From: Ronald E. Komo
Nancy M. Morris, Secretary
To Whom it May Concern,
The CBOE contends that the contractual agreement with the BOT is terminated upon the completion of the merger of the BOT and CME. The position of the CBOE dictates that the BOT no longer exists as defined within the agreement.
The original agreement and subsequent agreements were entered into by the chairman and directors of the BOT representative of the BOT membership. The said agreement maintains that the shares of stock, trading right, and exercise right must be held altogether and registered in the members name. I am of the opinion that the merger does not cause a violation of the agreement, nor does it alter the structure of the entity.
I would specifically like to address the issue of the trading right as recognized by both the CBOE and BOT in the agreement. Upon approval of the merger, the BOT trading right only allows the holder to trade BOT products just as the CME trading right allows the holder to only trade CME products. The BOT trading right owner would be required to purchase or lease a CME trading right to trade CME products; likewise, the CME trading right holder would be required to purchase or lease a BOT trading right to trade BOT products.

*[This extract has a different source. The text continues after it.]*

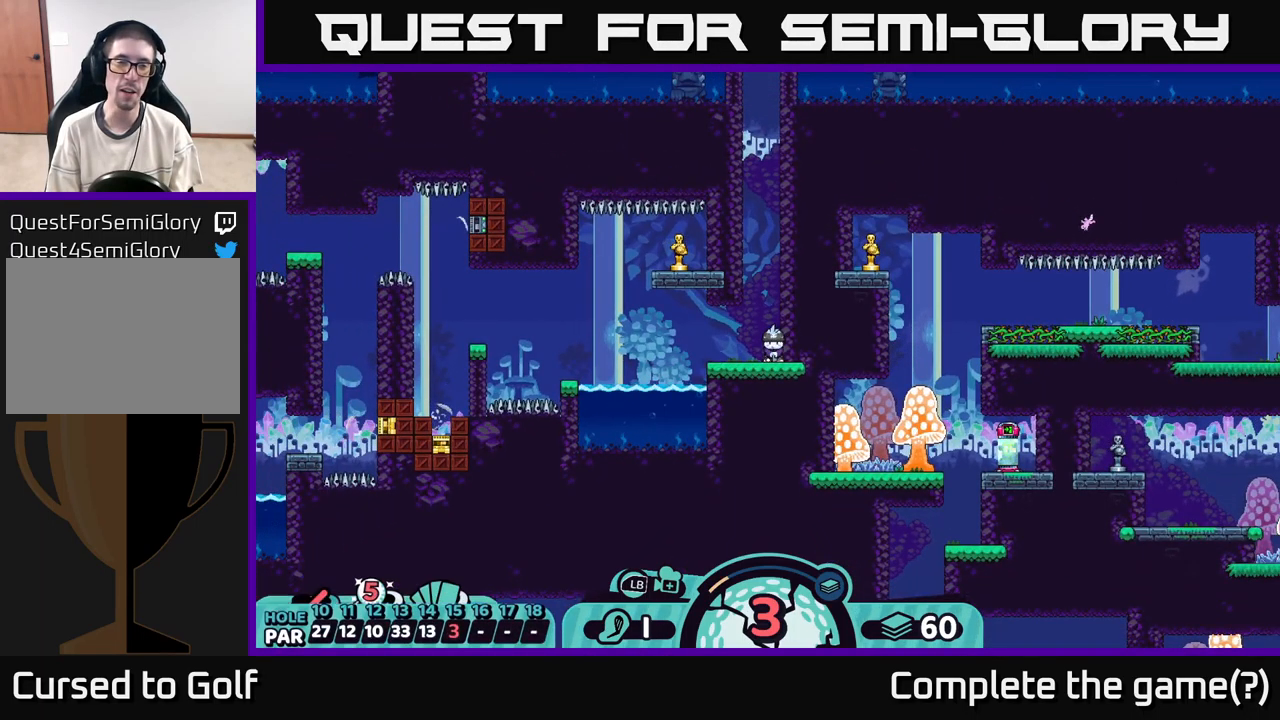
{"buttons": [], "left_stick": "center", "right_stick": "left", "events": []}
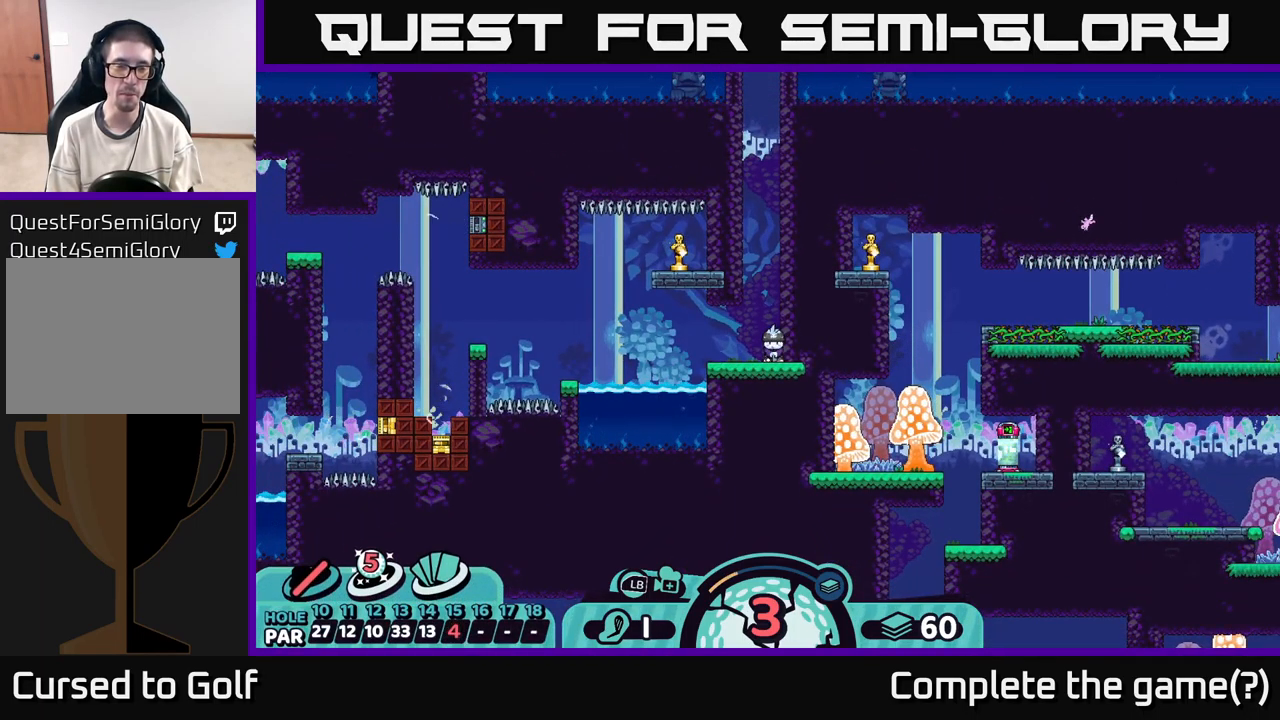
{"buttons": [], "left_stick": "center", "right_stick": "left", "events": []}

Recognizing that the shares of stock, trading right, and exercise right are owned by the individual in possession of all three components, and the premise accepted by the CBOE as defined as such within the said agreement, the trading right pertaining to BOT products remains the same upon completion of the merger as it would prior to the merger. In other words, the stucture of the entity would not be altered post merger, thus substantiating the existence of the BOT within it's products.
I maintain that this nothing more than a circuitous attempt by the CBOE to enjoin the SEC in a ruse to deny the BOT exercise right owners of their legal ownership in the CBOE and an equal distribution entitled by the contractual agreement.
I respectfully request that this not be considered under the purview of the SEC; it is an issue of contract law under the jurisdiction of the courts.